*** Task material Section Begins ***

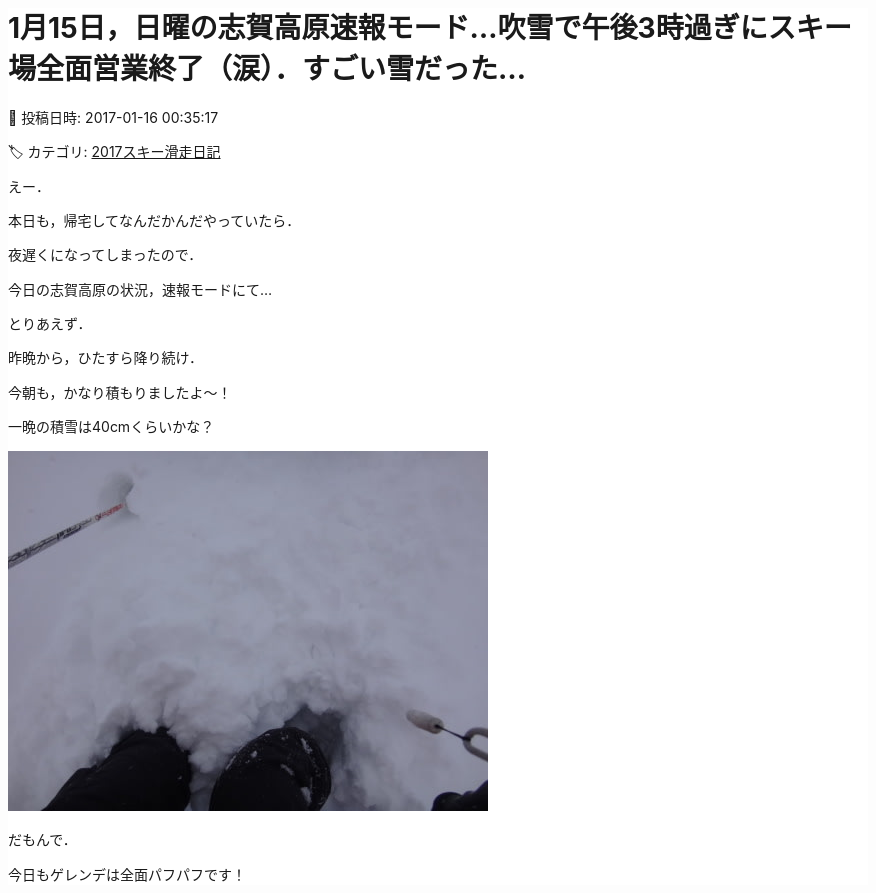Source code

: # 1月15日，日曜の志賀高原速報モード…吹雪で午後3時過ぎにスキー場全面営業終了（涙）．すごい雪だった…

📅 投稿日時: 2017-01-16 00:35:17

🏷️ カテゴリ: [2017スキー滑走日記](c7d777cecfc91bdf0fa464ad62c6d49ab.md)

えー．


本日も，帰宅してなんだかんだやっていたら．


夜遅くになってしまったので．


今日の志賀高原の状況，速報モードにて…





とりあえず．


昨晩から，ひたすら降り続け．


今朝も，かなり積もりましたよ～！


一晩の積雪は40cmくらいかな？




![00f25f945a8a7c840f1ac8bdc6862132.jpg](images/00f25f945a8a7c840f1ac8bdc6862132.jpg)




だもんで．


今日もゲレンデは全面パフパフです！
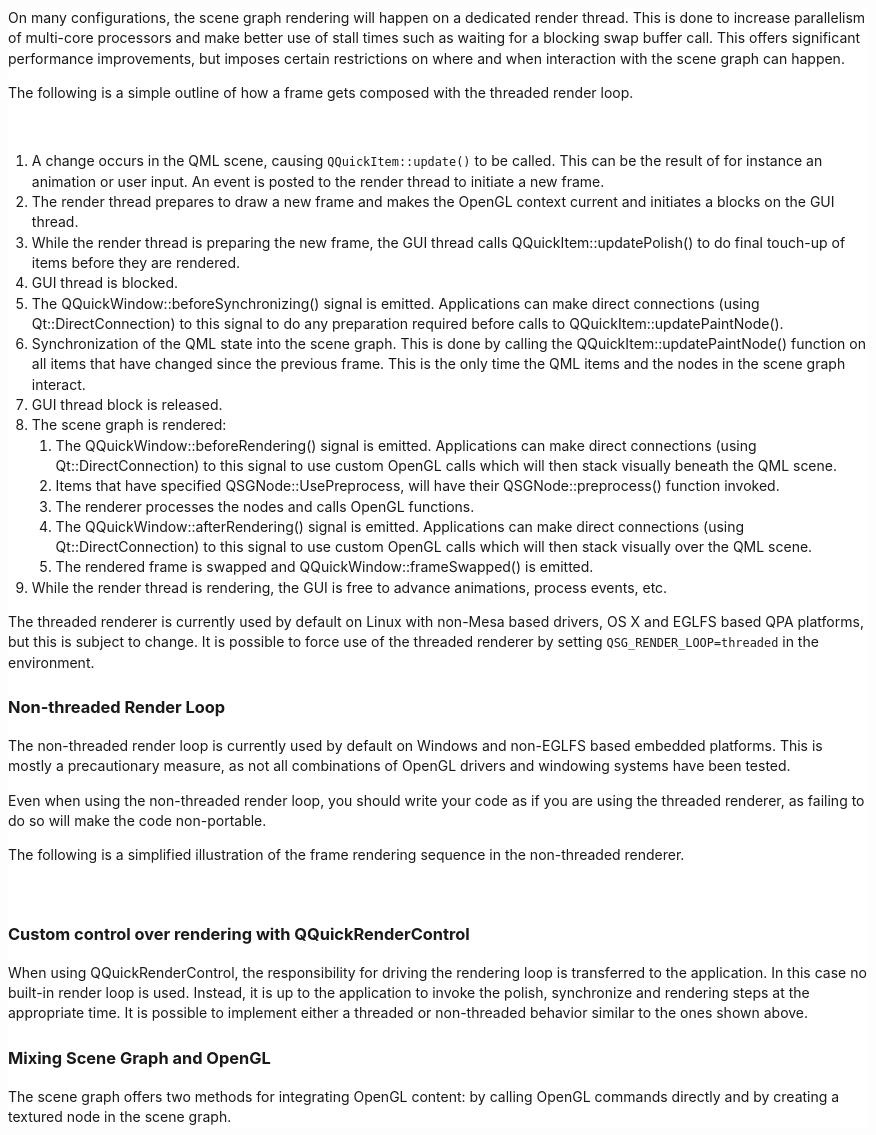 <p>On many configurations, the scene graph rendering will happen on a dedicated render thread. This is done to increase parallelism of multi-core processors and make better use of stall times such as waiting for a blocking swap buffer call. This offers significant performance improvements, but imposes certain restrictions on where and when interaction with the scene graph can happen.</p>
<p>The following is a simple outline of how a frame gets composed with the threaded render loop.</p>
<p class="centerAlign"><img src="https://developer.ubuntu.com/static/devportal_uploaded/42e6a21b-caf6-473f-8698-a98f2596ddce-../qtquick-visualcanvas-scenegraph/images/sg-renderloop-threaded.jpg" alt="" /></p><ol class="1">
<li>A change occurs in the QML scene, causing <code>QQuickItem::update()</code> to be called. This can be the result of for instance an animation or user input. An event is posted to the render thread to initiate a new frame.</li>
<li>The render thread prepares to draw a new frame and makes the OpenGL context current and initiates a blocks on the GUI thread.</li>
<li>While the render thread is preparing the new frame, the GUI thread calls QQuickItem::updatePolish() to do final touch-up of items before they are rendered.</li>
<li>GUI thread is blocked.</li>
<li>The QQuickWindow::beforeSynchronizing() signal is emitted. Applications can make direct connections (using Qt::DirectConnection) to this signal to do any preparation required before calls to QQuickItem::updatePaintNode().</li>
<li>Synchronization of the QML state into the scene graph. This is done by calling the QQuickItem::updatePaintNode() function on all items that have changed since the previous frame. This is the only time the QML items and the nodes in the scene graph interact.</li>
<li>GUI thread block is released.</li>
<li>The scene graph is rendered:<ol class="1">
<li>The QQuickWindow::beforeRendering() signal is emitted. Applications can make direct connections (using Qt::DirectConnection) to this signal to use custom OpenGL calls which will then stack visually beneath the QML scene.</li>
<li>Items that have specified QSGNode::UsePreprocess, will have their QSGNode::preprocess() function invoked.</li>
<li>The renderer processes the nodes and calls OpenGL functions.</li>
<li>The QQuickWindow::afterRendering() signal is emitted. Applications can make direct connections (using Qt::DirectConnection) to this signal to use custom OpenGL calls which will then stack visually over the QML scene.</li>
<li>The rendered frame is swapped and QQuickWindow::frameSwapped() is emitted.</li>
</ol>
</li>
<li>While the render thread is rendering, the GUI is free to advance animations, process events, etc.</li>
</ol>
<p>The threaded renderer is currently used by default on Linux with non-Mesa based drivers, OS X and EGLFS based QPA platforms, but this is subject to change. It is possible to force use of the threaded renderer by setting <code>QSG_RENDER_LOOP=threaded</code> in the environment.</p>
<h3 >Non-threaded Render Loop</h3>
<p>The non-threaded render loop is currently used by default on Windows and non-EGLFS based embedded platforms. This is mostly a precautionary measure, as not all combinations of OpenGL drivers and windowing systems have been tested.</p>
<p>Even when using the non-threaded render loop, you should write your code as if you are using the threaded renderer, as failing to do so will make the code non-portable.</p>
<p>The following is a simplified illustration of the frame rendering sequence in the non-threaded renderer.</p>
<p class="centerAlign"><img src="https://developer.ubuntu.com/static/devportal_uploaded/515355b4-0392-444d-ae1a-0a7ede6aa67e-../qtquick-visualcanvas-scenegraph/images/sg-renderloop-singlethreaded.jpg" alt="" /></p>
<h3 >Custom control over rendering with QQuickRenderControl</h3>
<p>When using QQuickRenderControl, the responsibility for driving the rendering loop is transferred to the application. In this case no built-in render loop is used. Instead, it is up to the application to invoke the polish, synchronize and rendering steps at the appropriate time. It is possible to implement either a threaded or non-threaded behavior similar to the ones shown above.</p>
<h3 >Mixing Scene Graph and OpenGL</h3>
<p>The scene graph offers two methods for integrating OpenGL content: by calling OpenGL commands directly and by creating a textured node in the scene graph.</p>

*** Task material Section Ends ***

Exercise objective
Repeat exactly, and only, the entries from the line with "一晩の積雪は40cmくらいかな？" through the line with "<li>The QQuickWindow::beforeSynchronizing() signal". Pictures are skipped.

Response
一晩の積雪は40cmくらいかな？




![00f25f945a8a7c840f1ac8bdc6862132.jpg](images/00f25f945a8a7c840f1ac8bdc6862132.jpg)




だもんで．


今日もゲレンデは全面パフパフです！
 <p>On many configurations, the scene graph rendering will happen on a dedicated render thread. This is done to increase parallelism of multi-core processors and make better use of stall times such as waiting for a blocking swap buffer call. This offers significant performance improvements, but imposes certain restrictions on where and when interaction with the scene graph can happen.</p>
<p>The following is a simple outline of how a frame gets composed with the threaded render loop.</p>
<p class="centerAlign"><img src="https://developer.ubuntu.com/static/devportal_uploaded/42e6a21b-caf6-473f-8698-a98f2596ddce-../qtquick-visualcanvas-scenegraph/images/sg-renderloop-threaded.jpg" alt="" /></p><ol class="1">
<li>A change occurs in the QML scene, causing <code>QQuickItem::update()</code> to be called. This can be the result of for instance an animation or user input. An event is posted to the render thread to initiate a new frame.</li>
<li>The render thread prepares to draw a new frame and makes the OpenGL context current and initiates a blocks on the GUI thread.</li>
<li>While the render thread is preparing the new frame, the GUI thread calls QQuickItem::updatePolish() to do final touch-up of items before they are rendered.</li>
<li>GUI thread is blocked.</li>
<li>The QQuickWindow::beforeSynchronizing() signal is emitted. Applications can make direct connections (using Qt::DirectConnection) to this signal to do any preparation required before calls to QQuickItem::updatePaintNode().</li>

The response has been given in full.